Vietnam Time

2/26/2018 3:29:07 PM

US aircraft carrier to make landmark visit to Vietnam in March

Ties between the U.S. and Vietnam have grown through shared concerns over China’s aggressive behavior in disputed waters.

U.S. Navy's aircraft carrier USS Carl Vinson. Photo courtesy of U.S. Navy

A U.S. aircraft carrier will make a port call in Vietnam's central coastal city of Da Nang from March 5-9, marking the very first visit of its kind since the Vietnam War ended in 1975.

The USS Carl Vinson will arrive in Da Nang accompanied by a cruiser and a destroyer.

The visit is part of the U.S. Navy's annual Pacific Partnership mission that “aims at helping improve disaster-response preparedness, resiliency and capacity while enhancing partnerships with regional nations and civilian humanitarian organizations,” according to a report by Defense News last Friday.

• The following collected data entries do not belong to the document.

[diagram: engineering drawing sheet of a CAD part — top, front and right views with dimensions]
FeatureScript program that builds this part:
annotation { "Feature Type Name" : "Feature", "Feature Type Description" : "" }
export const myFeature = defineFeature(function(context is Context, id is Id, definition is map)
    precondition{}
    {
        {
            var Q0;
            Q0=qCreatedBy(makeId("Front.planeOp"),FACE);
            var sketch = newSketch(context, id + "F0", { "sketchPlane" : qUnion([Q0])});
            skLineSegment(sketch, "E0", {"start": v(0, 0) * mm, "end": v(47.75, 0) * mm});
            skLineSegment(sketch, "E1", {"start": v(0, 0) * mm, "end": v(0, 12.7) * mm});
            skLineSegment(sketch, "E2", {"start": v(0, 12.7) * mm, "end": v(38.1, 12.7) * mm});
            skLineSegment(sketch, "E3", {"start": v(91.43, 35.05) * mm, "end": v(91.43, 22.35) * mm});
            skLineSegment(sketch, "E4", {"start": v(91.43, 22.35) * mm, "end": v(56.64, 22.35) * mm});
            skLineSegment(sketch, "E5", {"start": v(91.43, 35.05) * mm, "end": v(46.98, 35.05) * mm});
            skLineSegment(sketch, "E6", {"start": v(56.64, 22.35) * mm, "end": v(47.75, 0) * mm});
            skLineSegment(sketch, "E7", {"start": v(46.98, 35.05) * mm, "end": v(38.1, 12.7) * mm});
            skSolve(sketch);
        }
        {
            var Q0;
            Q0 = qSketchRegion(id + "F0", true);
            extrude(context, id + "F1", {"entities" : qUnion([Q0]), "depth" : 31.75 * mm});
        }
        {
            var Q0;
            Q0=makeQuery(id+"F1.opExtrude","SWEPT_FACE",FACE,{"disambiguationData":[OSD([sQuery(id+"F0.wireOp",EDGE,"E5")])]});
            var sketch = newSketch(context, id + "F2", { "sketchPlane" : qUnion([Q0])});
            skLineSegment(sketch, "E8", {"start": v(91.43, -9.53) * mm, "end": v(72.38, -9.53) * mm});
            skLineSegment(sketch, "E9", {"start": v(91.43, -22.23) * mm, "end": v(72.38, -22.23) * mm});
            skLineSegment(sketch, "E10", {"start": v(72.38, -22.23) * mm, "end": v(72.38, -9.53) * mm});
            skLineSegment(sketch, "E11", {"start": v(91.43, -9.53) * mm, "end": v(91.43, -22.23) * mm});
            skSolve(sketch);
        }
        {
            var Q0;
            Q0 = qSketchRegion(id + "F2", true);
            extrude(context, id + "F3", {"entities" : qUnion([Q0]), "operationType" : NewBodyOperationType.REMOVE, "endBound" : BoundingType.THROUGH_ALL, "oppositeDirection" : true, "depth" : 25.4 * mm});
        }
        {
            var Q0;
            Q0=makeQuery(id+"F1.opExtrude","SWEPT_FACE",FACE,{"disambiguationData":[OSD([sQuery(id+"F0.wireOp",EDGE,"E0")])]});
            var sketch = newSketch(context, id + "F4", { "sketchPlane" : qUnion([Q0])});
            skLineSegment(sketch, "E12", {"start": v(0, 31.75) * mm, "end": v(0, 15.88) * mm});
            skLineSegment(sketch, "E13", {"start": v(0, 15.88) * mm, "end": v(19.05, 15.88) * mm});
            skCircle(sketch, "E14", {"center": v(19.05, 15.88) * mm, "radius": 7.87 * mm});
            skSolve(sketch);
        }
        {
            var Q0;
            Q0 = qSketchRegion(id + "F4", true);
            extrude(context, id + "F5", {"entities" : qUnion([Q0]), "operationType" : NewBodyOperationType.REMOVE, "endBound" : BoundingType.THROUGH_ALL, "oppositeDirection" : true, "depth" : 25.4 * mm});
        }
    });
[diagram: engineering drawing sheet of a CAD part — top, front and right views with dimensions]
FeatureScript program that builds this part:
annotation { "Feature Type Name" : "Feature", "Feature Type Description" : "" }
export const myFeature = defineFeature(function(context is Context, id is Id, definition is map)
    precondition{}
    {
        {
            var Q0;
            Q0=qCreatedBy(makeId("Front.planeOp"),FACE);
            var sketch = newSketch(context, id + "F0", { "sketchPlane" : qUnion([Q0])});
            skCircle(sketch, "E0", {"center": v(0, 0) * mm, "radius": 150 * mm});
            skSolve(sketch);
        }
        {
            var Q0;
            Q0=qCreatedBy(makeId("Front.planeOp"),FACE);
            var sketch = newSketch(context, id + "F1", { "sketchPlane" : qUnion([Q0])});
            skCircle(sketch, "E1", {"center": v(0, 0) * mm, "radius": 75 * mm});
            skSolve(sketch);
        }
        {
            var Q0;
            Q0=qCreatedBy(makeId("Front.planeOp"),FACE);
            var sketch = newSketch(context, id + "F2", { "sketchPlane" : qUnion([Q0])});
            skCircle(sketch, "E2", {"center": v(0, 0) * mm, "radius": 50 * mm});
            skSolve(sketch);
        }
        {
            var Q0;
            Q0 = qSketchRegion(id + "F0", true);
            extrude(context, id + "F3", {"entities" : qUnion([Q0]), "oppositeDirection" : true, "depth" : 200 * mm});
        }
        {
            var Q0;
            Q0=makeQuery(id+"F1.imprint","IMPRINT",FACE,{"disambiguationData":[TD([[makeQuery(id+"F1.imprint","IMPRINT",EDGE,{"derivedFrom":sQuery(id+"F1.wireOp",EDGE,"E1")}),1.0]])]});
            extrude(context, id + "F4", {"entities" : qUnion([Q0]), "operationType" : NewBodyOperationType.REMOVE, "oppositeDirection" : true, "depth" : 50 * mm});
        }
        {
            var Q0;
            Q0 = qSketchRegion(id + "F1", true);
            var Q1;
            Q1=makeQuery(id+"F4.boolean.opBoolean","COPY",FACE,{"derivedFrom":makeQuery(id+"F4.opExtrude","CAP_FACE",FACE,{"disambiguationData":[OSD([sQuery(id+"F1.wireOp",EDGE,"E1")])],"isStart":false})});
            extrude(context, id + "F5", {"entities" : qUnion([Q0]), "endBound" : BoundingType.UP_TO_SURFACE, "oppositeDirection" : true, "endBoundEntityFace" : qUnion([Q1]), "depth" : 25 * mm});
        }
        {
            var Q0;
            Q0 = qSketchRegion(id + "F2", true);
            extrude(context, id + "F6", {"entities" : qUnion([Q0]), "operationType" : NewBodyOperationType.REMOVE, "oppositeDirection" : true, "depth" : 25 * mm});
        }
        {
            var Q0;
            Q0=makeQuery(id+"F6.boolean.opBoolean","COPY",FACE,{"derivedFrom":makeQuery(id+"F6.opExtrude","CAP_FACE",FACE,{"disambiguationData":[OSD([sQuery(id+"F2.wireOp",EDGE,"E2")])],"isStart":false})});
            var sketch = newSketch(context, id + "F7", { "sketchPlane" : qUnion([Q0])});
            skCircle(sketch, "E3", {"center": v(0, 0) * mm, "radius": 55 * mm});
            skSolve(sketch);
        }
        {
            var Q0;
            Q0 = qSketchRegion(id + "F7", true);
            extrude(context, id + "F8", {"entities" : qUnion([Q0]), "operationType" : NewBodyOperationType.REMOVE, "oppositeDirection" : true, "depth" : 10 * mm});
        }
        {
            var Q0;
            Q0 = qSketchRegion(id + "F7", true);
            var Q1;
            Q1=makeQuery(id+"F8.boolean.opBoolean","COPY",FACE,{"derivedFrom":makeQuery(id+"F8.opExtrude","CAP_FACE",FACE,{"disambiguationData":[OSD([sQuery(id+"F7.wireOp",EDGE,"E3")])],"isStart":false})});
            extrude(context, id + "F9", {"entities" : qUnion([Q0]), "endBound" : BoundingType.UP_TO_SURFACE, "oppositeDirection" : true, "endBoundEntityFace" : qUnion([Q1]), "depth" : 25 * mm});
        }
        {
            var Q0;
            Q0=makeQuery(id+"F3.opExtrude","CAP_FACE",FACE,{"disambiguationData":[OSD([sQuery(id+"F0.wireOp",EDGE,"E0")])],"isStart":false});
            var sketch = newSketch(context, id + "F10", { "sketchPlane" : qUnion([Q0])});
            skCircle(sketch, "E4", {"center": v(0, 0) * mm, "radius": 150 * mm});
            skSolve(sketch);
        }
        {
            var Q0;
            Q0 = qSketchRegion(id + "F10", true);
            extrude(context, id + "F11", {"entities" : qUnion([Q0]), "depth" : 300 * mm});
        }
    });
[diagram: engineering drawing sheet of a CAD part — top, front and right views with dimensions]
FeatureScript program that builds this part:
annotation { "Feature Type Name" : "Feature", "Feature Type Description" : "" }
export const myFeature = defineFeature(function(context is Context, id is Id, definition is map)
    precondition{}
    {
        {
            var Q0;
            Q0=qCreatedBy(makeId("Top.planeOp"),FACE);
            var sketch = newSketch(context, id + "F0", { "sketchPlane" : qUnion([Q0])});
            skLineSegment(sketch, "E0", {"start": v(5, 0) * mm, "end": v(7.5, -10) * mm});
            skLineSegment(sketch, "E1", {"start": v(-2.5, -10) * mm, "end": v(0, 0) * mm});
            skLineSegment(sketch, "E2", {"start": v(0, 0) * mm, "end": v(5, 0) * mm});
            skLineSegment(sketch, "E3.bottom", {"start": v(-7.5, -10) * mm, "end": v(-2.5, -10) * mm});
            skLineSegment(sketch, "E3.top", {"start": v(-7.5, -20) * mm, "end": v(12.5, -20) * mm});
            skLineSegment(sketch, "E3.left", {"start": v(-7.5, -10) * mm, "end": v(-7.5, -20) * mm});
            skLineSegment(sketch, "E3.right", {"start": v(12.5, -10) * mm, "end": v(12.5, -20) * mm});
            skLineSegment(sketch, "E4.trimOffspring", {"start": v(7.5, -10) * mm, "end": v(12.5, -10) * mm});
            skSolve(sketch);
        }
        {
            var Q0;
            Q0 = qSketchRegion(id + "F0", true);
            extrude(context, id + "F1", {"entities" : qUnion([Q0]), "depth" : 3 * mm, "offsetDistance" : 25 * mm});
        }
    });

The USS Carl Vinson was launched in 1980 and undertook her maiden voyage in 1983.

It has a displacement of 103,000 tons and measures 333 meters in length and 77 meters in width, with a capacity of carrying up to 90 aircraft.

The carrier currently operates in the West Pacific.

The arrival of a U.S. aircraft carrier in Vietnam will be welcomed by an emerging network of countries that are nervously eyeing China’s military rise, particularly its assertive stance and island-building activities in the East Sea (known internationally as the South China Sea), Reuters said in a Sunday report.

The busy waterway is a vital global trade route linking Northeast Asia with the Middle East and Europe.

Although U.S. aircraft carriers have not visited Vietnam since the end of the war, other smaller U.S. warships have made high-level visits as ties have improved in recent years.

They include a 2016 visit by submarine tender USS Frank Cable and guided-missile destroyer USS John S. McCain to Cam Ranh Bay, which was a crucial logistics complex during the Vietnam War.

The planned carrier visit was “highly significant”, said Ian Storey, an East Sea expert at the ISEAS Yusof Ishak Institute in Singapore.

“It is a potent symbol of the way the defense relationship has moved forward against the backdrop of China’s rising power,” Storey added.

Decades after the war ended, ties between the U.S. and Vietnam have grown through shared concerns over China’s aggressive behavior in the disputed sea, through which more than $3 trillion in cargo passes every year.

Vietnam has emerged as the most vocal opponent of China’s territorial claims and has been buying U.S. military hardware, such as an armed Hamilton-class Coast Guard cutter.

 “(Vietnam) does have one of the region’s fastest growing economies and so freedom of navigation and access in the South China Sea will be critical to them economically and of course in their security efforts,” U.S. Defense Secretary Jim Mattis said before paying a two-day visit to Hanoi last week.